Błochin narzeka na pogodę w Doniecku
Przed piątkowym meczem piłkarskich mistrzostw Europy Ukraina - Francja na Donbas-Arena w Doniecku trener współgospodarzy turnieju Oleg Błochin narzekał na trudne warunki klimatyczne w tym mieście. W czwartek temperatura dochodziła do 34 stopni.

- Tego nie możemy zmienić, a grać trzeba. Jutro zobaczymy, kto będzie miał więcej sił i woli przeżycia w tym piecu - powiedział szkoleniowiec.
W rozmowie z dziennikarzami przyznał, że pracuje nad usunięciem błędów, których dopuścili się jego zawodnicy w zwycięskim meczu ze Szwecją 2:1.
- Staramy się usunąć te problemy, ale czasu jest mało. Mówiłem, że dla całkowitego przygotowania drużyny potrzebowałbym jeszcze dwóch tygodni.
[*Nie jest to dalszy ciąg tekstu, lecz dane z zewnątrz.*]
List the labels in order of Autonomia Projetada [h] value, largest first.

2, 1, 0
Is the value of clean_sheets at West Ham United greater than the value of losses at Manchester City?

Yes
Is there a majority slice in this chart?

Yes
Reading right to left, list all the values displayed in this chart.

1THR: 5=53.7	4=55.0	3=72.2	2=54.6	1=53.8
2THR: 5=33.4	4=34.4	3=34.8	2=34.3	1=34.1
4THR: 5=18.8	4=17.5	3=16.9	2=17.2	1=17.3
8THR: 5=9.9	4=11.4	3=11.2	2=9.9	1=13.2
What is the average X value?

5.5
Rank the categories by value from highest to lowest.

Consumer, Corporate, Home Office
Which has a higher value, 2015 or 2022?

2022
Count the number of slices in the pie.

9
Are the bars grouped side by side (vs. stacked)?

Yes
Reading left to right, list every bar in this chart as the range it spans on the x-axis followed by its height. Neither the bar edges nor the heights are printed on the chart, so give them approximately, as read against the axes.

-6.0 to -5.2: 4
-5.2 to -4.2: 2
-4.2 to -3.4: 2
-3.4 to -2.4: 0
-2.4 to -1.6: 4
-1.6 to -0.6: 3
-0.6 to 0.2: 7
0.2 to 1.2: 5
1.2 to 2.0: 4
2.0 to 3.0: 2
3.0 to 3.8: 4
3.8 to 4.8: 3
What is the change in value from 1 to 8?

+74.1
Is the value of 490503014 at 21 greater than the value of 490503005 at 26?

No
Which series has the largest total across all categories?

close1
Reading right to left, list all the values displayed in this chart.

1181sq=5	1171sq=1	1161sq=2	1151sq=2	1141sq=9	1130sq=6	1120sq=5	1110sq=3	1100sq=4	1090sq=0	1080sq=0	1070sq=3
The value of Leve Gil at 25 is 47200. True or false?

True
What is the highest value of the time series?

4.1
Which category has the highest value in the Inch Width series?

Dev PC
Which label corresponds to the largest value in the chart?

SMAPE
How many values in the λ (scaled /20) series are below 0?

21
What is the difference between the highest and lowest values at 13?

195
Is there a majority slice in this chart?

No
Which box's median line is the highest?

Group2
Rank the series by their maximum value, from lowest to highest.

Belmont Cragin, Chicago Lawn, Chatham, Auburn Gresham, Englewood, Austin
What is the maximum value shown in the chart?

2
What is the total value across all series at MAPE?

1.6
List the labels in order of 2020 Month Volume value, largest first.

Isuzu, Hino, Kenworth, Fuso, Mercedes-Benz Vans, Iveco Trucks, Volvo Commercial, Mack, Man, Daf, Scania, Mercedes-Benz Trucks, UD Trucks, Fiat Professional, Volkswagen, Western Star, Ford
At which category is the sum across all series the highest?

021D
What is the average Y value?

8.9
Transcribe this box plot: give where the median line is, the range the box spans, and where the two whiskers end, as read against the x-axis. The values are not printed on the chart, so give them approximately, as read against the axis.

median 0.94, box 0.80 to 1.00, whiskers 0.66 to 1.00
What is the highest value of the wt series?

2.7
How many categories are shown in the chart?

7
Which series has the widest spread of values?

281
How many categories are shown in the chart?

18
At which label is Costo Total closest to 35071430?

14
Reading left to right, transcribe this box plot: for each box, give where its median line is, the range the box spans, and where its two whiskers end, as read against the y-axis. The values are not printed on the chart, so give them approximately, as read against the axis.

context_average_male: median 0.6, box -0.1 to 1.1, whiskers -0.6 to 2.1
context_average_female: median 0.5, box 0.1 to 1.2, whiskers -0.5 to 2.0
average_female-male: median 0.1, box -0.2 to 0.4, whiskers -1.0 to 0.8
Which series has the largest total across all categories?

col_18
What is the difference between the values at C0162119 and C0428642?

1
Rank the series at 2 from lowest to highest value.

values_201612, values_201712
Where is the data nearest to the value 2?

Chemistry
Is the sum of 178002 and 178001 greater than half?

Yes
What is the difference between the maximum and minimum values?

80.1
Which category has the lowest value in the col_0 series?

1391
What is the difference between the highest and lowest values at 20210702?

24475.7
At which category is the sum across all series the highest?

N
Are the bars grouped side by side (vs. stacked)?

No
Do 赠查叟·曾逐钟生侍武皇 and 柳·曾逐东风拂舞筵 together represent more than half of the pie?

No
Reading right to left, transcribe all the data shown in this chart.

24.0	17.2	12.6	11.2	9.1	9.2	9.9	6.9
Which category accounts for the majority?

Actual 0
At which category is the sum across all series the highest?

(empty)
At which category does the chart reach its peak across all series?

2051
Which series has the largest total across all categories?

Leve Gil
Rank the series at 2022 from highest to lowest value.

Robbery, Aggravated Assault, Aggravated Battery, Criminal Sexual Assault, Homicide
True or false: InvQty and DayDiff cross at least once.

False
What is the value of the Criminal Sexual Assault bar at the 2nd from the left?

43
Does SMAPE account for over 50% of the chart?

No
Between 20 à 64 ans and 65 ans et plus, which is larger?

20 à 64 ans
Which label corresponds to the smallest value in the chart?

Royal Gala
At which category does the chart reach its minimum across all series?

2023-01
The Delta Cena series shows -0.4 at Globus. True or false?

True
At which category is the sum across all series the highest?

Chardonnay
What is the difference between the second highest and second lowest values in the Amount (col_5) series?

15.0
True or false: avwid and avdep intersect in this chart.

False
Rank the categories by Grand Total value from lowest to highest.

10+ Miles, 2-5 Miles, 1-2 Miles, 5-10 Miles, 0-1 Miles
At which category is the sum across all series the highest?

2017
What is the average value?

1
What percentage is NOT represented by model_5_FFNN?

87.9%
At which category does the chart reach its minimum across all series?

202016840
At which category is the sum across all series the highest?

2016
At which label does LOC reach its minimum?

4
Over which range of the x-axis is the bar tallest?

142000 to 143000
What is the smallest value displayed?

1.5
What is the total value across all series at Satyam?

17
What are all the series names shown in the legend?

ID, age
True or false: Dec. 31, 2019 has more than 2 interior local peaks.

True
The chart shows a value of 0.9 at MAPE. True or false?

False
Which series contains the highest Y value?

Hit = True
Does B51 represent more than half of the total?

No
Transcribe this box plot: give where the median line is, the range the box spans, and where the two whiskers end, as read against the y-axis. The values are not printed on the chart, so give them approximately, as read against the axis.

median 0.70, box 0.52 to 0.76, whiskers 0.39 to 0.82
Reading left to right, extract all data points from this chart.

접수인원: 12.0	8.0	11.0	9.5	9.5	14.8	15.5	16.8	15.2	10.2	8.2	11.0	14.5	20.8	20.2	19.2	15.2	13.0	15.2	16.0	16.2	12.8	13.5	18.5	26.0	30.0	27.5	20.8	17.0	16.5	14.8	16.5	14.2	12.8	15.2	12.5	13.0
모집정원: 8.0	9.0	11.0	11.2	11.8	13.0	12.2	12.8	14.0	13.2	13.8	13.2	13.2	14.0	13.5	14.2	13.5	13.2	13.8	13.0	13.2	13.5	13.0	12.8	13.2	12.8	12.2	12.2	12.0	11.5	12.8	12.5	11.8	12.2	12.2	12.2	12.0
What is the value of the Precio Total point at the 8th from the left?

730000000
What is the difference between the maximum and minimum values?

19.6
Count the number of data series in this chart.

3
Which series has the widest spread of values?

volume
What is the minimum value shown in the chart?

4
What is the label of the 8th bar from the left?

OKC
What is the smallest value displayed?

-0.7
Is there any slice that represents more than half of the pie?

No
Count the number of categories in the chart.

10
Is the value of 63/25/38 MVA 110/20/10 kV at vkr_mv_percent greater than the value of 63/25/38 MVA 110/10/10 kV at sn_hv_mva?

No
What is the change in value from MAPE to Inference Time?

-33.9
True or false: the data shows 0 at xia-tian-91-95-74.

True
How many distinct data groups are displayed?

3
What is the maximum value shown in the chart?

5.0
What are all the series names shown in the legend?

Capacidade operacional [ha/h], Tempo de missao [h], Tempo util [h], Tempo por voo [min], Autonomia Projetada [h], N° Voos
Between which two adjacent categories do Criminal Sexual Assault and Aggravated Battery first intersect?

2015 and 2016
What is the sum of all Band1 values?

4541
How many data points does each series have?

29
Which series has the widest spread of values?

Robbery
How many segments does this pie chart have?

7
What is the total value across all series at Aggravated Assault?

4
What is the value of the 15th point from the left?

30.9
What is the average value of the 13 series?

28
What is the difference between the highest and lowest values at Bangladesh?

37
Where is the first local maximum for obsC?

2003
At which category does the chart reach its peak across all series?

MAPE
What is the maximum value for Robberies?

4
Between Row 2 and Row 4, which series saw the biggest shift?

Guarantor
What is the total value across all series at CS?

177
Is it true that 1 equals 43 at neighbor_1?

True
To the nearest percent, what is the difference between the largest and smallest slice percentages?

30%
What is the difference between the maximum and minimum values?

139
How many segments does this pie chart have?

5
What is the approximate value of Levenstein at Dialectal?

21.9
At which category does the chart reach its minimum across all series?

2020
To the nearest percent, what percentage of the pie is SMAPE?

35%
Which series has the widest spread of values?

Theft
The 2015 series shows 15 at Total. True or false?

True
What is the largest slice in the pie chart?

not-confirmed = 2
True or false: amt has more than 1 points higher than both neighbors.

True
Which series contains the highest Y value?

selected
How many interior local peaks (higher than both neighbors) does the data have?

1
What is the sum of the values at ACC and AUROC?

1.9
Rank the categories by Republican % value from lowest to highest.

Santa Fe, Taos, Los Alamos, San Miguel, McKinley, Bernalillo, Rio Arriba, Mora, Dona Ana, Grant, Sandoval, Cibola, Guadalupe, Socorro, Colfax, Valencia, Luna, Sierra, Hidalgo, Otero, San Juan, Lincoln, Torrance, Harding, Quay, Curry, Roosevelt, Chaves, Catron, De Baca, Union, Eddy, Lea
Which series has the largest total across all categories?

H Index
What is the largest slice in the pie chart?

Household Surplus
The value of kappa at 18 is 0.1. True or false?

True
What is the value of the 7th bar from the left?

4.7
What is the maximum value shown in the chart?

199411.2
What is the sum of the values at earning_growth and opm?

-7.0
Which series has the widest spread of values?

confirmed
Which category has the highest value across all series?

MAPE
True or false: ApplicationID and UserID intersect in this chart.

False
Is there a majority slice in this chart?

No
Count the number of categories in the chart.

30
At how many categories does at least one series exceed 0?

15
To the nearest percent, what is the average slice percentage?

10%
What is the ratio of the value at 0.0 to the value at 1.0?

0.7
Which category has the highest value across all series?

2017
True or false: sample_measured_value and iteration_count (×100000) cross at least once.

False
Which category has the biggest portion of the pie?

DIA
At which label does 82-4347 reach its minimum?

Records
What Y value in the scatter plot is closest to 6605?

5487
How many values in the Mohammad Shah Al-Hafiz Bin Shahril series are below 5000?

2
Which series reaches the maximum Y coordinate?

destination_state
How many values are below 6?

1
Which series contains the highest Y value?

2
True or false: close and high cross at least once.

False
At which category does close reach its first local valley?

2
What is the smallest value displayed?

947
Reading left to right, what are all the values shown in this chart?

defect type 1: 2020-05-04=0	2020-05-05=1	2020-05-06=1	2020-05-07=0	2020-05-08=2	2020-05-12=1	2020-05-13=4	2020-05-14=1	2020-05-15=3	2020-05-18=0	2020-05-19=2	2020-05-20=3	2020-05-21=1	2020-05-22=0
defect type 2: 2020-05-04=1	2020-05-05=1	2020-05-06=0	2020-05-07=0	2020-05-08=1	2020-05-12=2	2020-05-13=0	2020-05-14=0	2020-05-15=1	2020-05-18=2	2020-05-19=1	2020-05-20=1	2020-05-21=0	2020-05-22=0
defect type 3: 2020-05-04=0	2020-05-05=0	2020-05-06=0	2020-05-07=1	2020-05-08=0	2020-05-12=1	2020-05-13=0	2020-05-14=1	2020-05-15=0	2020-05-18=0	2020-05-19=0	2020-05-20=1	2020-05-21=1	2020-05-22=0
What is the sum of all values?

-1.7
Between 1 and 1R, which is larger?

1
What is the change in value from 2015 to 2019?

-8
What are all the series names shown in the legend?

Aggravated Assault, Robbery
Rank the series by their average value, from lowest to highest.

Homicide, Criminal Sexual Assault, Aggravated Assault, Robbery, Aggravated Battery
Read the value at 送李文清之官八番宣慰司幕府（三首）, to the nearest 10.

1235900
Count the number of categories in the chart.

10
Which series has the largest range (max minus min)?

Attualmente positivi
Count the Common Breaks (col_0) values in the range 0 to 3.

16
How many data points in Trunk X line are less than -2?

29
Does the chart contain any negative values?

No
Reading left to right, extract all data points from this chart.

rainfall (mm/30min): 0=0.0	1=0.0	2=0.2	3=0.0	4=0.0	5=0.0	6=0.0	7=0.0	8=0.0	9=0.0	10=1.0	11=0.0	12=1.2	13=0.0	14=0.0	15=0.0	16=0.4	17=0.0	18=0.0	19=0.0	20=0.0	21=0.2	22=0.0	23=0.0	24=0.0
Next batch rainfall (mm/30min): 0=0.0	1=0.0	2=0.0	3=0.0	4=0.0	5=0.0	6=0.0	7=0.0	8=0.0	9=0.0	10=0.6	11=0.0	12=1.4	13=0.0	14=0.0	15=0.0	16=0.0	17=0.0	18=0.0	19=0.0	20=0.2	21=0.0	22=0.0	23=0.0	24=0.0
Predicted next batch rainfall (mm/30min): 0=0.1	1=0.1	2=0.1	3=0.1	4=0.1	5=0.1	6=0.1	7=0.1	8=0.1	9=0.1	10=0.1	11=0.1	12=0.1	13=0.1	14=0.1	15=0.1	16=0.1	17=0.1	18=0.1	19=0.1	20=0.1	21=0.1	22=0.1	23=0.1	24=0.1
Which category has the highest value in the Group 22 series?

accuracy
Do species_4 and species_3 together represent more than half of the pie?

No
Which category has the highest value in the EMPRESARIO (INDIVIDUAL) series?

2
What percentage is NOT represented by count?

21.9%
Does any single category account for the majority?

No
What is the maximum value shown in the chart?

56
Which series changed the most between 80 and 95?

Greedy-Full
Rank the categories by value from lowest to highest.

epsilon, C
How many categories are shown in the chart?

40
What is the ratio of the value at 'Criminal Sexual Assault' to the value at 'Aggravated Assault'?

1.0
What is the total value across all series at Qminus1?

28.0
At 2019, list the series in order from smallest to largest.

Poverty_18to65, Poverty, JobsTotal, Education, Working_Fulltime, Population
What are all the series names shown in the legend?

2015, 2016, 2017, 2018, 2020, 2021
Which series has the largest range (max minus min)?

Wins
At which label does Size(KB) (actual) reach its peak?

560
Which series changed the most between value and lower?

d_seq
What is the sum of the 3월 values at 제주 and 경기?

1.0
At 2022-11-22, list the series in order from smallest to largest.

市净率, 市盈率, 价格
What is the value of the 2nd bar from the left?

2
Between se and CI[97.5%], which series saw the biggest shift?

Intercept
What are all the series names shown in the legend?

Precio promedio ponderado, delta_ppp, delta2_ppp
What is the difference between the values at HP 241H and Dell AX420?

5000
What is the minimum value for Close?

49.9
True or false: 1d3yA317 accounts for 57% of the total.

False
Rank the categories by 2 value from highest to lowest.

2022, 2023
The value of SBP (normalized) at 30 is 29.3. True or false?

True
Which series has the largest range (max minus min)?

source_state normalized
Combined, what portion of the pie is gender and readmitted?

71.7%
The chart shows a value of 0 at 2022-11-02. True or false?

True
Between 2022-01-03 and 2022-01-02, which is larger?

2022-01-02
Na przykład mecz w Charkowie pokazał, że Holandia ma większe problemy w obronie środkowej, niż my - zaznaczył.
Błochin prosił, by nie porównywano oczekiwanego w Doniecku meczu z Francją ze spotkaniem towarzyskim w lipcu zeszłego roku, które jego drużyna przegrała 1:4.
- Wspomnijmy jeszcze, co było 20 lat temu. Wspomnijmy bitwę pod Borodino. To był zupełnie inny zespół - mówił trener.
Jak poinformował, nie podjął jeszcze decyzji co do składu na mecz z Francją. "Zawodnicy mają niewielkie problemy. Nie są to złamania, ani inne poważne obrażenia, ale będę czekał do jutra.